- [Excerpted text]

—————

GORIS, Armenia (Reuters) - After the village was bombed so hard there was no way to bury the truckloads of dead, he fled with his family and stuffed whatever possessions could be salvaged into two vans.

Petya Grigoryan is one of the first ethnic Armenians of Nagorno-Karabakh to make it to Armenia after a lightning 24-hour Azerbaijani military operation defeated the Karabakh Armenian forces.

The ethnic Armenians of Karabakh, internationally recognised as part of Azerbaijan, say they will not live as part of Azerbaijan and that almost all of the 120,000 Armenians there will leave for Armenia.

So far several hundred have reached Armenia.

Grigoryan, a 69-year-old driver, said his Kochoghot village in what the Armenians know as the Martakert district of Karabakh was pummelled by Azerbaijan armed forces. There were two KAMAZ-truckloads full of civilian dead in the village, he said.

"There was nowhere to bury them," Grigoryan told Reuters after making his way down the Lachin corridor and across the border into Armenia, where Reuters interviewed him and other refugees in the border town of Goris.

"We took what we could and left. We don’t know where we’re going. We have nowhere to go," he said.

—————

- [Problem set]
1. Reproduce the passage of the news report on Karabakh Armenians reaching Armenia from "Petya Grigoryan is" to "town of Goris.".
2. Find each line in the records that contains the string "output" and copy those lines.

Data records

—————

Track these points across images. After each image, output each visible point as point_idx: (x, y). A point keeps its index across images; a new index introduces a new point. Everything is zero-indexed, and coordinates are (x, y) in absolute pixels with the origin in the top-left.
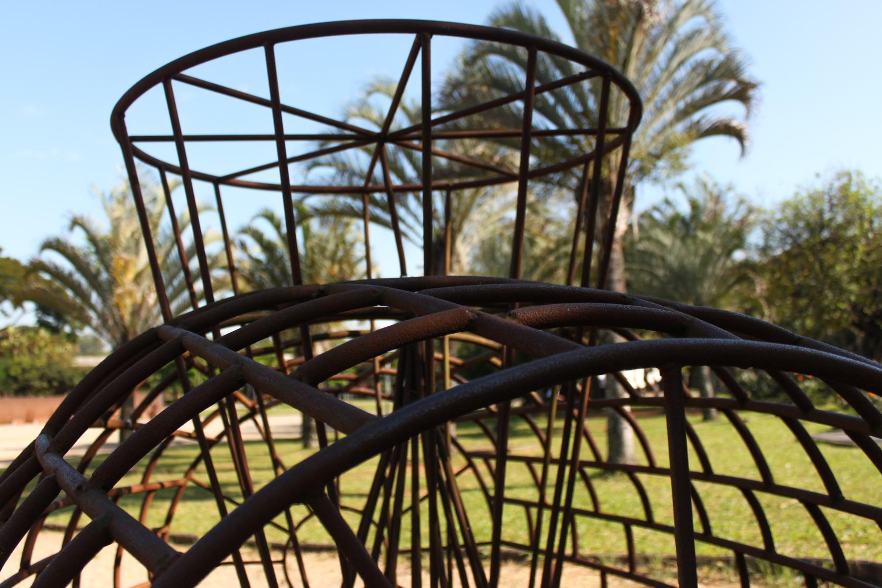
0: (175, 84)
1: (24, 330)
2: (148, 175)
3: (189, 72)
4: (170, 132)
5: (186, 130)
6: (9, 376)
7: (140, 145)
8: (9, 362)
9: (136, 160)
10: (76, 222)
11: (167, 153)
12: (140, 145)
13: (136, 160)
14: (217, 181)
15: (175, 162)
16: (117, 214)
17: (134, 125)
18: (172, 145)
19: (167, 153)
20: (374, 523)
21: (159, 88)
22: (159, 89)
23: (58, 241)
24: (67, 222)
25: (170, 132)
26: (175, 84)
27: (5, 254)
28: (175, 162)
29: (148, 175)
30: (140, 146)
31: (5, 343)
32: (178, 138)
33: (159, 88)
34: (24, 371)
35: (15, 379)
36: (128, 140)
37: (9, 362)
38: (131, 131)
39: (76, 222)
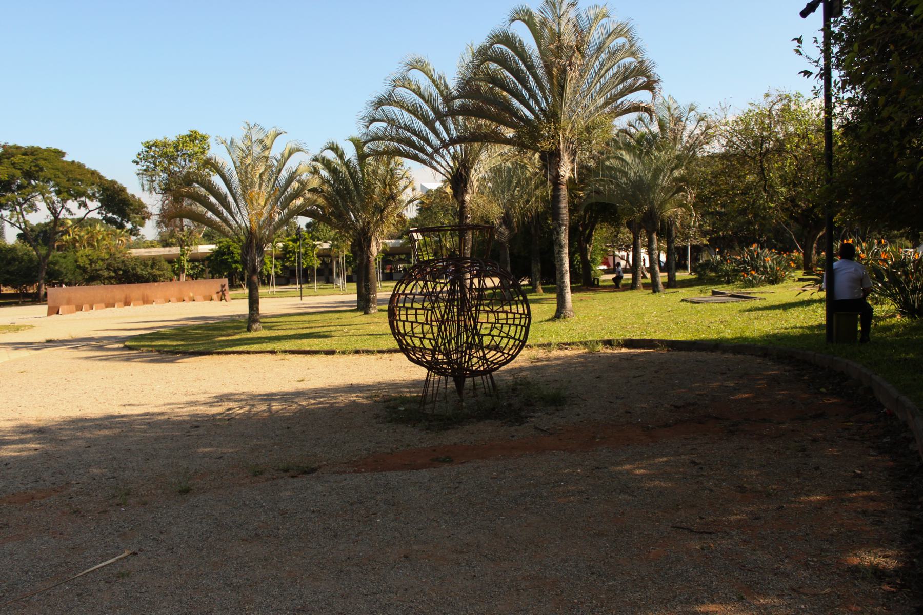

—————

- [Responses in order]
1.
Petya Grigoryan is one of the first ethnic Armenians of Nagorno-Karabakh to make it to Armenia after a lightning 24-hour Azerbaijani military operation defeated the Karabakh Armenian forces.

The ethnic Armenians of Karabakh, internationally recognised as part of Azerbaijan, say they will not live as part of Azerbaijan and that almost all of the 120,000 Armenians there will leave for Armenia.

So far several hundred have reached Armenia.

Grigoryan, a 69-year-old driver, said his Kochoghot village in what the Armenians know as the Martakert district of Karabakh was pummelled by Azerbaijan armed forces. There were two KAMAZ-truckloads full of civilian dead in the village, he said.

"There was nowhere to bury them," Grigoryan told Reuters after making his way down the Lachin corridor and across the border into Armenia, where Reuters interviewed him and other refugees in the border town of Goris.

2.
Track these points across images. After each image, output each visible point as point_idx: (x, y). A point keeps its index across images; a new index introduces a new point. Everything is zero-indexed, and coordinates are (x, y) in absolute pixels with the origin in the top-left.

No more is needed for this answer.